**** Provided records ****

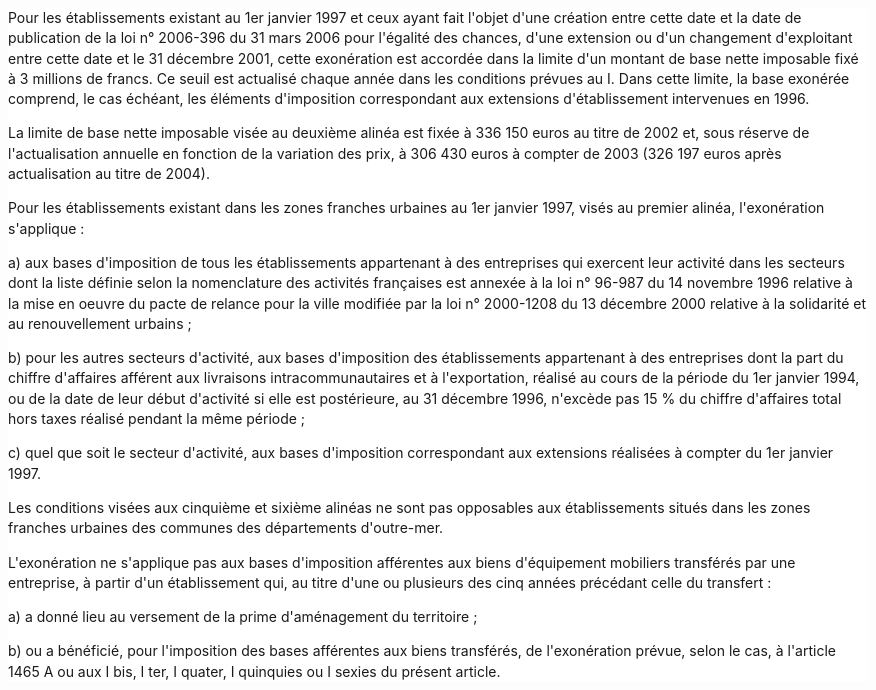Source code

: Pour les établissements existant au 1er janvier 1997 et ceux ayant fait l'objet d'une création entre cette date et la date de
publication de la loi n° 2006-396 du 31 mars 2006 pour l'égalité des chances, d'une extension ou d'un changement d'exploitant
entre cette date et le 31 décembre 2001, cette exonération est accordée dans la limite d'un montant de base nette imposable
fixé à 3 millions de francs. Ce seuil est actualisé chaque année dans les conditions prévues au I. Dans cette limite, la base
exonérée comprend, le cas échéant, les éléments d'imposition correspondant aux extensions d'établissement intervenues en
1996. 

La limite de base nette imposable visée au deuxième alinéa est fixée à 336 150 euros au titre de 2002 et, sous réserve de
l'actualisation annuelle en fonction de la variation des prix, à 306 430 euros à compter de 2003 (326 197 euros après
actualisation au titre de 2004). 

Pour les établissements existant dans les zones franches urbaines au 1er janvier 1997, visés au premier alinéa, l'exonération
s'applique : 

a) aux bases d'imposition de tous les établissements appartenant à des entreprises qui exercent leur activité dans les
secteurs dont la liste définie selon la nomenclature des activités françaises est annexée à la loi n° 96-987 du 14 novembre
1996 relative à la mise en oeuvre du pacte de relance pour la ville modifiée par la loi n° 2000-1208 du 13 décembre 2000
relative à la solidarité et au renouvellement urbains ; 

b) pour les autres secteurs d'activité, aux bases d'imposition des établissements appartenant à des entreprises dont la part
du chiffre d'affaires afférent aux livraisons intracommunautaires et à l'exportation, réalisé au cours de la période du 1er
janvier 1994, ou de la date de leur début d'activité si elle est postérieure, au 31 décembre 1996, n'excède pas 15 % du
chiffre d'affaires total hors taxes réalisé pendant la même période ; 

c) quel que soit le secteur d'activité, aux bases d'imposition correspondant aux extensions réalisées à compter du 1er
janvier 1997. 

Les conditions visées aux cinquième et sixième alinéas ne sont pas opposables aux établissements situés dans les zones
franches urbaines des communes des départements d'outre-mer.

L'exonération ne s'applique pas aux bases d'imposition afférentes aux biens d'équipement mobiliers transférés par une
entreprise, à partir d'un établissement qui, au titre d'une ou plusieurs des cinq années précédant celle du transfert : 

a) a donné lieu au versement de la prime d'aménagement du territoire ; 

b) ou a bénéficié, pour l'imposition des bases afférentes aux biens transférés, de l'exonération prévue, selon le cas, à
l'article 1465 A ou aux I bis, I ter, I quater, I quinquies ou I sexies du présent article.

****

**Aim of the exercise:** Copy out the part of the material that starts at the line containing "Les conditions visées" and continues through to the end of the material. Keep every line unchanged.

**Written response:**
Les conditions visées aux cinquième et sixième alinéas ne sont pas opposables aux établissements situés dans les zones
franches urbaines des communes des départements d'outre-mer.

L'exonération ne s'applique pas aux bases d'imposition afférentes aux biens d'équipement mobiliers transférés par une
entreprise, à partir d'un établissement qui, au titre d'une ou plusieurs des cinq années précédant celle du transfert : 

a) a donné lieu au versement de la prime d'aménagement du territoire ; 

b) ou a bénéficié, pour l'imposition des bases afférentes aux biens transférés, de l'exonération prévue, selon le cas, à
l'article 1465 A ou aux I bis, I ter, I quater, I quinquies ou I sexies du présent article.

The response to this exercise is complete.